═══ Entries supplied ═══

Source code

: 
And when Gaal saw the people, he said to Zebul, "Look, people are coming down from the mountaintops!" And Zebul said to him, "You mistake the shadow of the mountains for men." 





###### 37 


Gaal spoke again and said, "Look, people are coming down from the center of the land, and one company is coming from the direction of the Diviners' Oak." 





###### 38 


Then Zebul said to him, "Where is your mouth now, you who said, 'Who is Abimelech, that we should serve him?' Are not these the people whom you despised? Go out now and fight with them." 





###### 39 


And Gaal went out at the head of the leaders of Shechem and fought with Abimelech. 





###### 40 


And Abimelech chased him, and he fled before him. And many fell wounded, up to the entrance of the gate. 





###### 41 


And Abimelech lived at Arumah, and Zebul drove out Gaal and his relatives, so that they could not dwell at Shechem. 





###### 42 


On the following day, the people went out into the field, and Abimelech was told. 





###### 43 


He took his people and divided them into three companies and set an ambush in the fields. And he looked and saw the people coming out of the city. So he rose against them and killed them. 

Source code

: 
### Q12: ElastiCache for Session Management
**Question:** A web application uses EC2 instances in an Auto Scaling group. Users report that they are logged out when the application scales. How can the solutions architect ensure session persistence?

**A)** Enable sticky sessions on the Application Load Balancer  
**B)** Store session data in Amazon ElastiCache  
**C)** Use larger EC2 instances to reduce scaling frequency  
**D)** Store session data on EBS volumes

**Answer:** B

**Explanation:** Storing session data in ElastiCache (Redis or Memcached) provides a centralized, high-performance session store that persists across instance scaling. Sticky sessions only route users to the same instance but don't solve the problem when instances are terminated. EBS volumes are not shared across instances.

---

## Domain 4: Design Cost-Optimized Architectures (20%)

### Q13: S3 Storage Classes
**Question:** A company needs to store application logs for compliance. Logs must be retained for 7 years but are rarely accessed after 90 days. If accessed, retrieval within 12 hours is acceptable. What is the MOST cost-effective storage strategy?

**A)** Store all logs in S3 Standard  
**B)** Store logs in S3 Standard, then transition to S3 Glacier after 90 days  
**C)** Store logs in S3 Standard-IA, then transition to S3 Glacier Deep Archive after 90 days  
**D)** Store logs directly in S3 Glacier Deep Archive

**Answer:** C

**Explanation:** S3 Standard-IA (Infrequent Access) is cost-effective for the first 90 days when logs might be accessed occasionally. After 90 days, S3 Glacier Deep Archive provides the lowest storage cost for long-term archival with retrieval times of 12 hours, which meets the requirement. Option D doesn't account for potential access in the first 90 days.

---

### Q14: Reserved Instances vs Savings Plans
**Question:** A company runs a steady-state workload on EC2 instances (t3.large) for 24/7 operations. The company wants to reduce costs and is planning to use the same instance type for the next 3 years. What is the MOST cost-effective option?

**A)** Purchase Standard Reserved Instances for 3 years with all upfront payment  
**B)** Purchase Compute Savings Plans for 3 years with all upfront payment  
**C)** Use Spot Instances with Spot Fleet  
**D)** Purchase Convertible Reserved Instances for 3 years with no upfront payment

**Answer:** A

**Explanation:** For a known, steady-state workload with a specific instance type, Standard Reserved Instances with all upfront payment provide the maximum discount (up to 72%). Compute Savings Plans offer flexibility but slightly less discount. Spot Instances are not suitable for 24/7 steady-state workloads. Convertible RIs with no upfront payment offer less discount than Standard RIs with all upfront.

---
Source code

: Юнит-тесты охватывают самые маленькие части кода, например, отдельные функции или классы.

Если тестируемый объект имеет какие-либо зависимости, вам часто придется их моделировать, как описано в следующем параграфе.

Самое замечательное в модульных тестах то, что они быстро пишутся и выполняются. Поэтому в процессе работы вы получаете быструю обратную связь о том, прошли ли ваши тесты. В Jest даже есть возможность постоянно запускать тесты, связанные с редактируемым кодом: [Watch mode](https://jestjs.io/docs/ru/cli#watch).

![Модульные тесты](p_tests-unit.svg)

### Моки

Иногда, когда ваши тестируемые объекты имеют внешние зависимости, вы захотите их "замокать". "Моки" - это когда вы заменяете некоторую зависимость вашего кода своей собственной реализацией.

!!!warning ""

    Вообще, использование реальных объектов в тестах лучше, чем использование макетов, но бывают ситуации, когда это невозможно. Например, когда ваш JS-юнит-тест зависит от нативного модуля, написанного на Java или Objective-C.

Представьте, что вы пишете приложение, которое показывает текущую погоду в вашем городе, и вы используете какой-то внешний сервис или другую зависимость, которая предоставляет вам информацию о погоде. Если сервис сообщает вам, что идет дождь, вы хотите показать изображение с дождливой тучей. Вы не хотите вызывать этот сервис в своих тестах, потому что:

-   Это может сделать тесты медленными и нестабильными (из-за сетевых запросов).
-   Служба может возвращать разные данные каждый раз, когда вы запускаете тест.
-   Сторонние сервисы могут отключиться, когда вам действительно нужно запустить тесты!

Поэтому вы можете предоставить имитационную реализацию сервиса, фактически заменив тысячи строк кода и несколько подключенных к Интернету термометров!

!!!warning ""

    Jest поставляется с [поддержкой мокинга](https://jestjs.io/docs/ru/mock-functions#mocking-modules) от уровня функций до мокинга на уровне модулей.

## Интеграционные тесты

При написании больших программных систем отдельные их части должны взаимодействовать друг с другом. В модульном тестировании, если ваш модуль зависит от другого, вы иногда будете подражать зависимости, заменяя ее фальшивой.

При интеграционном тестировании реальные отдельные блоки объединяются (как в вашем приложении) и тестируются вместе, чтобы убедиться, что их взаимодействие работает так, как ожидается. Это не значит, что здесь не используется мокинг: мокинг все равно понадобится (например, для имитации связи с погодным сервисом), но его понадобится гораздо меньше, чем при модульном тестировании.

═══

• _To do_:
Reproduce the lines of the listing verbatim, starting at the line that contains "### Q14: Reserved Instances vs Savings Plans" and ending after the line that contains "MOST cost-effective option?".

• _Solution for this problem_:
### Q14: Reserved Instances vs Savings Plans
**Question:** A company runs a steady-state workload on EC2 instances (t3.large) for 24/7 operations. The company wants to reduce costs and is planning to use the same instance type for the next 3 years. What is the MOST cost-effective option?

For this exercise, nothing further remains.